§ Study text:
*** Begin section ***

At the moment, Rust's std and alloc crates assume the existence of a single global allocator, and that it's impossible to run out of memory. These are great assumptions for user-land processes, but, in principle, perfectly robust and perfectly re-usable library would love to opt-out of those.
My understanding is that "perfect" libraries, which do not want to bake this assumption in, would like to either accept a caller-provided allocation, or an allocator. Zig's APIs are a great example here --- every function that can allocate has an a: &Allocator parameter.
However, I actually haven't seen libraries, parameterized by the alloctor, in the wild. Libs like regex or fontdue look like they could, in theory, expose an API which use caller-provided allocator, but they are written under the alloc assumption anyway.
Why is this the case? Is it because no one actually needs this additional flexibility? Or is it because Rust type-system makes makes expressing this pattern significantly more awkward than just using a global allocator?
I don't think that's the case here, it seems this doesn't need any language/library features? The ongoing custom allocator work is orthogonal -- it makes the global infailable allocator model more flexible, but it doesn't fundamentally change it.
In more concrete terms, it seems that we have all the building blocks here since a long time? I am imagining an API like this could work:
Obviously, there are a lot of details library designers would have to nail down here, but, fundamentally, there's no requrenment that the API is provided by std.
A big problem is awareness and lack of examples. If you do not know more about allocators than that multiple exist and the standard library is at least my reference for good API design, not finding anything of help results in me ignoring custom allocators. Also, unsafe, if you try to keep it simple. Less unsafe is better.
I think it wouldn't be a bad idea to make that more flexible by:
Putting the functionality behind a trait, allowing for one of a multitude of potential allocators. This does assume that each allocator can adhere to the same API, which I don't know for a fact to be true.
Is there a way to life those fns into the safe realm? It's psychologically unsettling to see unsafe sprinkled all over code. These days I kind of see lots of unsafe in a crate as a bit of a red flag, and this would drop buckets of unsafe all over collection-like crates.

*** End section ***

§ Source data:
*** Begin section ***

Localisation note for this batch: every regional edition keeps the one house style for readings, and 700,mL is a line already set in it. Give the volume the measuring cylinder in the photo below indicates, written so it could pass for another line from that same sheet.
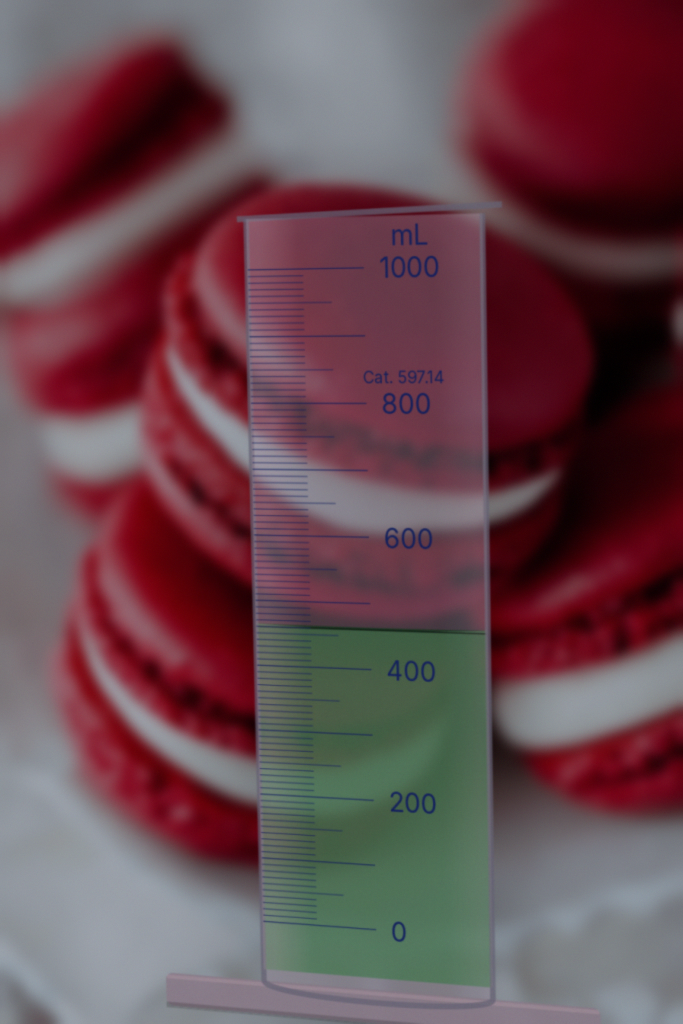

*** End section ***

From the thread on Rust allocators, quote word for word the passage starting at "Why is this" and ending at "fundamentally change it.". The listing plays no role here.

§ Your solution:
Why is this the case? Is it because no one actually needs this additional flexibility? Or is it because Rust type-system makes makes expressing this pattern significantly more awkward than just using a global allocator?
I don't think that's the case here, it seems this doesn't need any language/library features? The ongoing custom allocator work is orthogonal -- it makes the global infailable allocator model more flexible, but it doesn't fundamentally change it.